**What to produce:**
Verbatim repeat, images excluded. Give each entry again as written.

[Data to process]

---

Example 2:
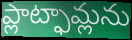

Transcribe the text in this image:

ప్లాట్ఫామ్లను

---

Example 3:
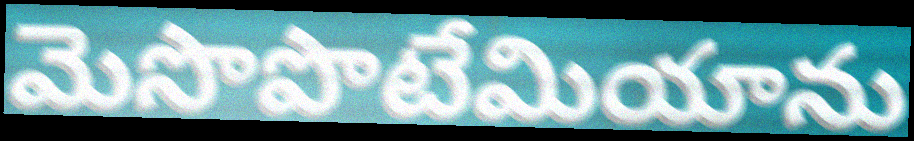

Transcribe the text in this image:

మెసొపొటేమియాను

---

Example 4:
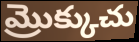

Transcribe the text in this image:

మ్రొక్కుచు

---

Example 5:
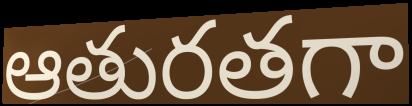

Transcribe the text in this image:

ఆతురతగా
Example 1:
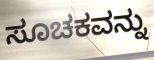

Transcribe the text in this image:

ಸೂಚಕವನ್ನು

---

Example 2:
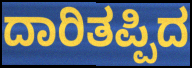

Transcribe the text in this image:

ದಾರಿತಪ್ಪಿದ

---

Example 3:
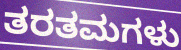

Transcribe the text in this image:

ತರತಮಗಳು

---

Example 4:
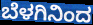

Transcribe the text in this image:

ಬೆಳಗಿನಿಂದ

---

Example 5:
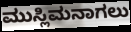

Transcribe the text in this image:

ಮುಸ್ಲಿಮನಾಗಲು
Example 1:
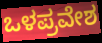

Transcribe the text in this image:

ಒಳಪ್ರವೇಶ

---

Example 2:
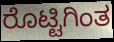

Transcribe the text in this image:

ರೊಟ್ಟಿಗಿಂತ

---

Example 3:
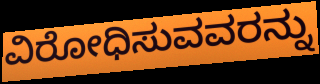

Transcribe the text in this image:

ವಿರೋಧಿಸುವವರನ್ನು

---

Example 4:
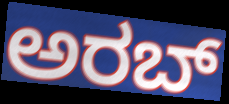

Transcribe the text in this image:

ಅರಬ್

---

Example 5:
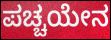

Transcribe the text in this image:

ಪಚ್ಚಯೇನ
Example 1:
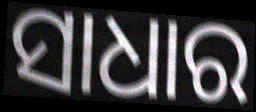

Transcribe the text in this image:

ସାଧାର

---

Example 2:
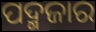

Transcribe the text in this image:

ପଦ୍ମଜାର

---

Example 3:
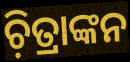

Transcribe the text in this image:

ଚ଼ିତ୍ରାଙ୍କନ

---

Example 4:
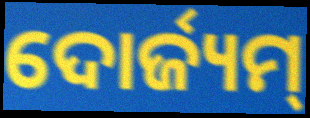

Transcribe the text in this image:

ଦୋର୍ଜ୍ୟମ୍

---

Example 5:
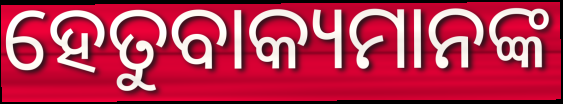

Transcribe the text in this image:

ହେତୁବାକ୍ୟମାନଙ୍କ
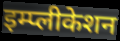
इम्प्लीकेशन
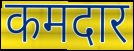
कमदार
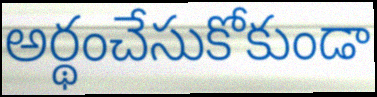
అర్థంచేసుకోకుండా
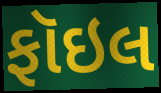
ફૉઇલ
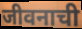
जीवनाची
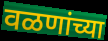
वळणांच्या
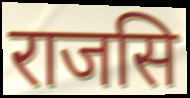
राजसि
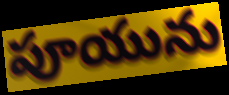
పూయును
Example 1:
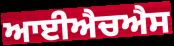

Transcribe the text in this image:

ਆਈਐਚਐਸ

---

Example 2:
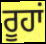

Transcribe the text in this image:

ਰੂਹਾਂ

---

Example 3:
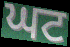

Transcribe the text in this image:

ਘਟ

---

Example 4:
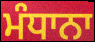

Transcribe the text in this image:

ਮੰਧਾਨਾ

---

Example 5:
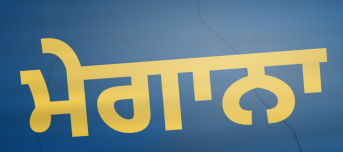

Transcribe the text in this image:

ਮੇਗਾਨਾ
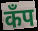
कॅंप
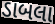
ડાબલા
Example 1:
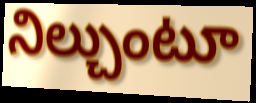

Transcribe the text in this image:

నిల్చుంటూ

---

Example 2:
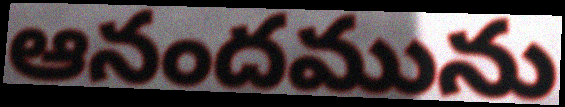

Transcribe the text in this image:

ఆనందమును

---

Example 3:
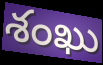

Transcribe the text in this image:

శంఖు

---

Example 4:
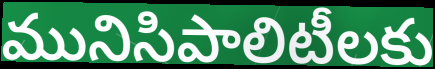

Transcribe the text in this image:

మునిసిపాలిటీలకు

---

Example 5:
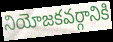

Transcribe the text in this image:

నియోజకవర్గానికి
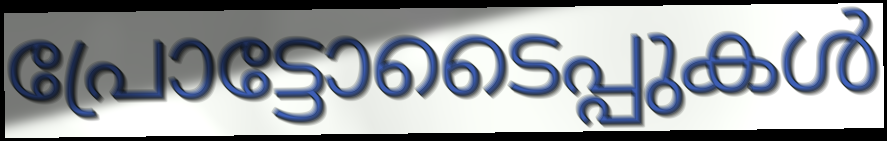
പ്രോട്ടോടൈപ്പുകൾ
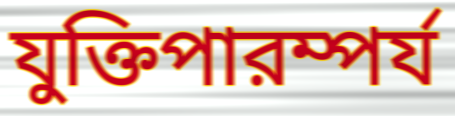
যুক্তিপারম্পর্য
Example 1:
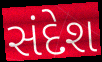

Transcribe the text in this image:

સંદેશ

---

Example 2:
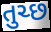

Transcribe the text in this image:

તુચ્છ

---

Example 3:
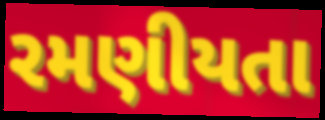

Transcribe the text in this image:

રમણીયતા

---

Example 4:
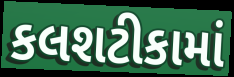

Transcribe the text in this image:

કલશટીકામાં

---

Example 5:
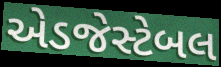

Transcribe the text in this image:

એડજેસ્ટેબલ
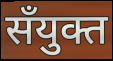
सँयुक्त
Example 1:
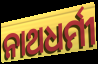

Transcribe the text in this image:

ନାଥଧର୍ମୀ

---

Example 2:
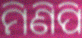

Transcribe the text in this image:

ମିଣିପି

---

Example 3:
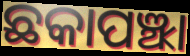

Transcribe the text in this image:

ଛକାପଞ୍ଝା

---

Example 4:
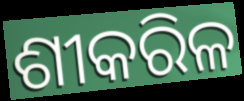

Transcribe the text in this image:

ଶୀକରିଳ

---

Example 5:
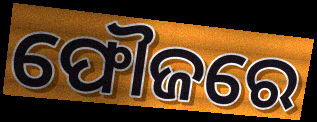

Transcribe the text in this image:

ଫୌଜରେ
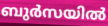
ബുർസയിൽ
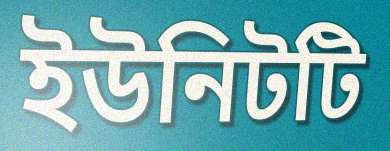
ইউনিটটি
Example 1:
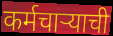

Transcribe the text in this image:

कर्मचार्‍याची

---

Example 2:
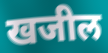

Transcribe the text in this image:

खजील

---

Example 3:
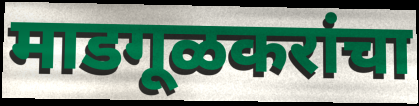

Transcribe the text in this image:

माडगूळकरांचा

[/Data to process]

**Expected answer:**
---

Example 2:

Transcribe the text in this image:

ప్లాట్ఫామ్లను

---

Example 3:

Transcribe the text in this image:

మెసొపొటేమియాను

---

Example 4:

Transcribe the text in this image:

మ్రొక్కుచు

---

Example 5:

Transcribe the text in this image:

ఆతురతగా
Example 1:

Transcribe the text in this image:

ಸೂಚಕವನ್ನು

---

Example 2:

Transcribe the text in this image:

ದಾರಿತಪ್ಪಿದ

---

Example 3:

Transcribe the text in this image:

ತರತಮಗಳು

---

Example 4:

Transcribe the text in this image:

ಬೆಳಗಿನಿಂದ

---

Example 5:

Transcribe the text in this image:

ಮುಸ್ಲಿಮನಾಗಲು
Example 1:

Transcribe the text in this image:

ಒಳಪ್ರವೇಶ

---

Example 2:

Transcribe the text in this image:

ರೊಟ್ಟಿಗಿಂತ

---

Example 3:

Transcribe the text in this image:

ವಿರೋಧಿಸುವವರನ್ನು

---

Example 4:

Transcribe the text in this image:

ಅರಬ್

---

Example 5:

Transcribe the text in this image:

ಪಚ್ಚಯೇನ
Example 1:

Transcribe the text in this image:

ସାଧାର

---

Example 2:

Transcribe the text in this image:

ପଦ୍ମଜାର

---

Example 3:

Transcribe the text in this image:

ଚ଼ିତ୍ରାଙ୍କନ

---

Example 4:

Transcribe the text in this image:

ଦୋର୍ଜ୍ୟମ୍

---

Example 5:

Transcribe the text in this image:

ହେତୁବାକ୍ୟମାନଙ୍କ
इम्प्लीकेशन
कमदार
అర్థంచేసుకోకుండా
ફૉઇલ
जीवनाची
वळणांच्या
राजसि
పూయును
Example 1:

Transcribe the text in this image:

ਆਈਐਚਐਸ

---

Example 2:

Transcribe the text in this image:

ਰੂਹਾਂ

---

Example 3:

Transcribe the text in this image:

ਘਟ

---

Example 4:

Transcribe the text in this image:

ਮੰਧਾਨਾ

---

Example 5:

Transcribe the text in this image:

ਮੇਗਾਨਾ
कॅंप
ડાબલા
Example 1:

Transcribe the text in this image:

నిల్చుంటూ

---

Example 2:

Transcribe the text in this image:

ఆనందమును

---

Example 3:

Transcribe the text in this image:

శంఖు

---

Example 4:

Transcribe the text in this image:

మునిసిపాలిటీలకు

---

Example 5:

Transcribe the text in this image:

నియోజకవర్గానికి
പ്രോട്ടോടൈപ്പുകൾ
যুক্তিপারম্পর্য
Example 1:

Transcribe the text in this image:

સંદેશ

---

Example 2:

Transcribe the text in this image:

તુચ્છ

---

Example 3:

Transcribe the text in this image:

રમણીયતા

---

Example 4:

Transcribe the text in this image:

કલશટીકામાં

---

Example 5:

Transcribe the text in this image:

એડજેસ્ટેબલ
सँयुक्त
Example 1:

Transcribe the text in this image:

ନାଥଧର୍ମୀ

---

Example 2:

Transcribe the text in this image:

ମିଣିପି

---

Example 3:

Transcribe the text in this image:

ଛକାପଞ୍ଝା

---

Example 4:

Transcribe the text in this image:

ଶୀକରିଳ

---

Example 5:

Transcribe the text in this image:

ଫୌଜରେ
ബുർസയിൽ
ইউনিটটি
Example 1:

Transcribe the text in this image:

कर्मचार्‍याची

---

Example 2:

Transcribe the text in this image:

खजील

---

Example 3:

Transcribe the text in this image:

माडगूळकरांचा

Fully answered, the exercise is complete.